Australian Coding Standards
The ICD-10-AM classification system has numerous coding standards that provide specific definitions and directives on correct coding techniques. As part of the conditions of the Victorian casemix funding formula, the HIM, when allocating ICD-10-AM codes, must follow all the coding standards. Occasionally, these standards are enhanced or refined by the Victorian Department of Human Services to support the casemix funding formula.
There are over 280 ICD-10-AM coding standards. The standards are broken into sections related to body systems with some other additional sections including pregnancy, symptoms and signs, abnormal clinical and laboratory findings, general standard for procedures and general standards for diseases.
Some of the coding standards are:
- HIMs must not make diagnostic decisions when reviewing the medical record. For example, they must not automatically assume that a patient is anaemic if a pathology result shows a haemoglobin level below the pathology reference range. Instead the documentation within the medical record must specify that a patient is anaemic and treatment is initiated.
- Symptoms should not be coded as a principal diagnosis when a related definitive diagnosis has been established.
- When acute and chronic conditions exist concurrently, and are recorded as such within the medical record code both the acute and chronic condition.
- When two or more diagnosis equally meet the criteria for principal diagnosis the clinician should be asked to indicate which diagnosis best meets the principal diagnosis definition.
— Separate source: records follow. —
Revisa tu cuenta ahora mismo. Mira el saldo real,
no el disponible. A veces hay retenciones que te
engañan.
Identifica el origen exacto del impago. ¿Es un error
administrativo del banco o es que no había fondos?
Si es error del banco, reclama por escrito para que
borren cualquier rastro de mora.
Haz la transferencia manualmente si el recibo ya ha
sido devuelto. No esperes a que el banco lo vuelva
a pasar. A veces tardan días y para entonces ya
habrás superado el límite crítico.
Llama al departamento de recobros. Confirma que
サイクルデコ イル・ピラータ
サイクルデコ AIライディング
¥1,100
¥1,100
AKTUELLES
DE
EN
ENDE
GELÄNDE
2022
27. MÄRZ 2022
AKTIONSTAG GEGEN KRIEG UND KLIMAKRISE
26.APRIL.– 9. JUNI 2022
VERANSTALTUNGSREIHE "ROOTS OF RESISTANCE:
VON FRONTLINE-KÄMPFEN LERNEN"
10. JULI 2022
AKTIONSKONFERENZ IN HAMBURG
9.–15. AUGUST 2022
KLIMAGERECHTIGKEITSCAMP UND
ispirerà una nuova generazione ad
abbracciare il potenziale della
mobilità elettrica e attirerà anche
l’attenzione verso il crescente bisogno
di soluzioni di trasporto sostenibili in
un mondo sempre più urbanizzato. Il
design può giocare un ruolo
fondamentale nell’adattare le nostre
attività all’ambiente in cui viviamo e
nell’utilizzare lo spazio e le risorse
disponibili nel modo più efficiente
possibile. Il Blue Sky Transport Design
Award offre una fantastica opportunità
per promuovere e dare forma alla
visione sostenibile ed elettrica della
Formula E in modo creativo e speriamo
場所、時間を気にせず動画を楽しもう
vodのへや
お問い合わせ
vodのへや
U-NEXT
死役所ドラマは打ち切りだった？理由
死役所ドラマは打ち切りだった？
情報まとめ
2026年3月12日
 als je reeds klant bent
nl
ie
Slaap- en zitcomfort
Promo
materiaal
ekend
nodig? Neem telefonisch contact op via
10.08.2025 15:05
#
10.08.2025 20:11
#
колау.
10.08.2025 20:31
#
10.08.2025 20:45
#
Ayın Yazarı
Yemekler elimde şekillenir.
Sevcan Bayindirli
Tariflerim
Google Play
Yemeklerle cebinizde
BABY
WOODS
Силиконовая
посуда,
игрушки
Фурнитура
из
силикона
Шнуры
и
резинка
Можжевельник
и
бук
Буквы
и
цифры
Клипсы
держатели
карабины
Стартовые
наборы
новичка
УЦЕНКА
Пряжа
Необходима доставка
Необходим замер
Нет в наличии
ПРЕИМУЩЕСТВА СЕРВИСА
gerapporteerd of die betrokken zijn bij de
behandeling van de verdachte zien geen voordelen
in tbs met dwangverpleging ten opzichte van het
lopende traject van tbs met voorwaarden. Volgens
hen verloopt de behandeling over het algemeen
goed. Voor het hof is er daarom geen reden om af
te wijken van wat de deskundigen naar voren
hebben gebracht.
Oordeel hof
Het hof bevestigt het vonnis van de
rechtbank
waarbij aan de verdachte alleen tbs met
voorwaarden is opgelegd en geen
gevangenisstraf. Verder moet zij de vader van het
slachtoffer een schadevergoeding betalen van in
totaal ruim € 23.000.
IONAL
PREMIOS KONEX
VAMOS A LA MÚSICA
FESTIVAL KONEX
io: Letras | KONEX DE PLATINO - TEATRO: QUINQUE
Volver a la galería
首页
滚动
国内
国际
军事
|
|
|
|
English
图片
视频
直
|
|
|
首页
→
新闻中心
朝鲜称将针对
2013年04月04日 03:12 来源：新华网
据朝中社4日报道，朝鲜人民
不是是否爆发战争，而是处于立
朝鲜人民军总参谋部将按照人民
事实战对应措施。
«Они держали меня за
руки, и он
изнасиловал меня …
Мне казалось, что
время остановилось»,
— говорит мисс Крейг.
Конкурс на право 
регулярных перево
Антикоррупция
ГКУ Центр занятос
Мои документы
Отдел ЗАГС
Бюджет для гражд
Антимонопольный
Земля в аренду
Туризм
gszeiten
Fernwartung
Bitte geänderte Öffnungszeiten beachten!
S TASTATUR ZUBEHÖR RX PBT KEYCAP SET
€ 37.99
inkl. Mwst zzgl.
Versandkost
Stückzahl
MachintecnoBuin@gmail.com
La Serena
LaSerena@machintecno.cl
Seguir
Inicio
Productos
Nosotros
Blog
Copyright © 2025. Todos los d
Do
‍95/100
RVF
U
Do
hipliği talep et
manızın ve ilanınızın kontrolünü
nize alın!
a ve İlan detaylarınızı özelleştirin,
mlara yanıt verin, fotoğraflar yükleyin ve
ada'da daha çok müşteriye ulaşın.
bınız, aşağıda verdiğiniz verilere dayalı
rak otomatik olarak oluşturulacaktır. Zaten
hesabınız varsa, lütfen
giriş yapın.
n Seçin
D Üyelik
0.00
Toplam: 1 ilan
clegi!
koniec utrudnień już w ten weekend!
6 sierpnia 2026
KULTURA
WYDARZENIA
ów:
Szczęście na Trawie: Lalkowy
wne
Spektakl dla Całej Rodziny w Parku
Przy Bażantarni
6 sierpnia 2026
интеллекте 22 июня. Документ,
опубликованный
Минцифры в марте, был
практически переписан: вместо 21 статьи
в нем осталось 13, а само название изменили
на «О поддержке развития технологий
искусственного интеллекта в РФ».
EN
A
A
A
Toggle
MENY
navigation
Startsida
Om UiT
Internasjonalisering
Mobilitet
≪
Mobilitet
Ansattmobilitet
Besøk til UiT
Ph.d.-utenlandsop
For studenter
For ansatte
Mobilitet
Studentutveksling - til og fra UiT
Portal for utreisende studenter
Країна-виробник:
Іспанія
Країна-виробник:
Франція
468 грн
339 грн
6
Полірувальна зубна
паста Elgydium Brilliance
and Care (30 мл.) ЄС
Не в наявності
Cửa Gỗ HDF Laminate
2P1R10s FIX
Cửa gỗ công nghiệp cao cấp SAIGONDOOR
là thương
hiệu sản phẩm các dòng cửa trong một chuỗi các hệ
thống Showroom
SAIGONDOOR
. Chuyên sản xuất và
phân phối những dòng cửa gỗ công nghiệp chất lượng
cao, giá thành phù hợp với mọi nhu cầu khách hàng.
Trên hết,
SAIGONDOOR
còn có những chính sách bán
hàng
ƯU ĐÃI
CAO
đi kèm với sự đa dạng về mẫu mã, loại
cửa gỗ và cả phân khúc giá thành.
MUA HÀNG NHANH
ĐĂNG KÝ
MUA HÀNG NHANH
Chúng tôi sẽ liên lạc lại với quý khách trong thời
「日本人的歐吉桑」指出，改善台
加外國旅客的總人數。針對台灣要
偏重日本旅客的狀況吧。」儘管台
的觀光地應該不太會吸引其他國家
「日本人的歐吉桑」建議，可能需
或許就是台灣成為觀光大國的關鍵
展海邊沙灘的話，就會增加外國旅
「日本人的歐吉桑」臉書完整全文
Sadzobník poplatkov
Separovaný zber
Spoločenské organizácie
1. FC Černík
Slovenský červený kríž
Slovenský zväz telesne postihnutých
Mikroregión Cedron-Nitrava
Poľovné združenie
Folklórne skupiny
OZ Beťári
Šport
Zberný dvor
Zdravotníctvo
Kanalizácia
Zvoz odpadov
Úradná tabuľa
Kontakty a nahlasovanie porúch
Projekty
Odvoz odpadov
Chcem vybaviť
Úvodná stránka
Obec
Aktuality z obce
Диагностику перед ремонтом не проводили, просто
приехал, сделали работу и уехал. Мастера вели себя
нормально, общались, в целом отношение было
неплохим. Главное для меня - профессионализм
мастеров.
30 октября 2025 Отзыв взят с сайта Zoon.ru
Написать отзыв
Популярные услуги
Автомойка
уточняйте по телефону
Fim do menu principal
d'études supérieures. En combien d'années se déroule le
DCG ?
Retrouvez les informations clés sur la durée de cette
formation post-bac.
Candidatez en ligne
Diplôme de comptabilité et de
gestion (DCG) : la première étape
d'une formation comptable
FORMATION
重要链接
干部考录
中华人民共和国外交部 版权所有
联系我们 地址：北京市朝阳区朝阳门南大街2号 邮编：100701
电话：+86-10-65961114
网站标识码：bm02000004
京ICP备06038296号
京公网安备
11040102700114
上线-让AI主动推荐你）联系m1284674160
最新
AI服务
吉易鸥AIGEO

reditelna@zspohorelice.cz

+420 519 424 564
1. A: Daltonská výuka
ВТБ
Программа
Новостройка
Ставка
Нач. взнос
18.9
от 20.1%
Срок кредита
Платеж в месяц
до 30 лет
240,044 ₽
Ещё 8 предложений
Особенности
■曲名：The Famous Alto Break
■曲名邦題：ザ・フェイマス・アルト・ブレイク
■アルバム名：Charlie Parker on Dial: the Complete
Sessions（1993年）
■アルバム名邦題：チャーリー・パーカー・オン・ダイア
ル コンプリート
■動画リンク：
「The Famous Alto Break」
If no further information is available code the first mentioned diagnosis as the principal diagnosis.
- Tonsillitis, not specified as acute or chronic, should be coded to acute unless a tonsillectomy is performed, in which case the tonsillitis is coded as chronic. Chronic = recurrent.
- Cardiac or cardiorespiratory arrest should be coded only if resuscitation intervention is undertaken, regardless of patient outcome. Cardiac arrest should not be sequenced as the principal diagnosis.
- Appendicitis - even though no pathological evidence of appendicitis is recorded, a clinical diagnosis of appendicitis should be coded if documented. If diagnosis of abdominal pain is recorded and no histopathological evidence of appendicitis, code the abdominal pain. If diagnosis of abdominal pain and histopathological evidence of an appendiceal condition is documented code the appendiceal condition.
- Febrile convulsions should be assigned as the principal diagnosis in cases of febrile convulsions with no underlying cause documented. Where an underlying cause is documented, the principal diagnosis conventions should be followed.
The coding standards clearly emphasize that
"the responsibility for recording accurate diagnosis and procedures, in particular, principal diagnosis, lies with the clinician, not the clinical coder."
"A joint effort between the clinician and clinical coder is essential to achieve complete and accurate documentation, code assignment and reporting of diagnoses and procedures."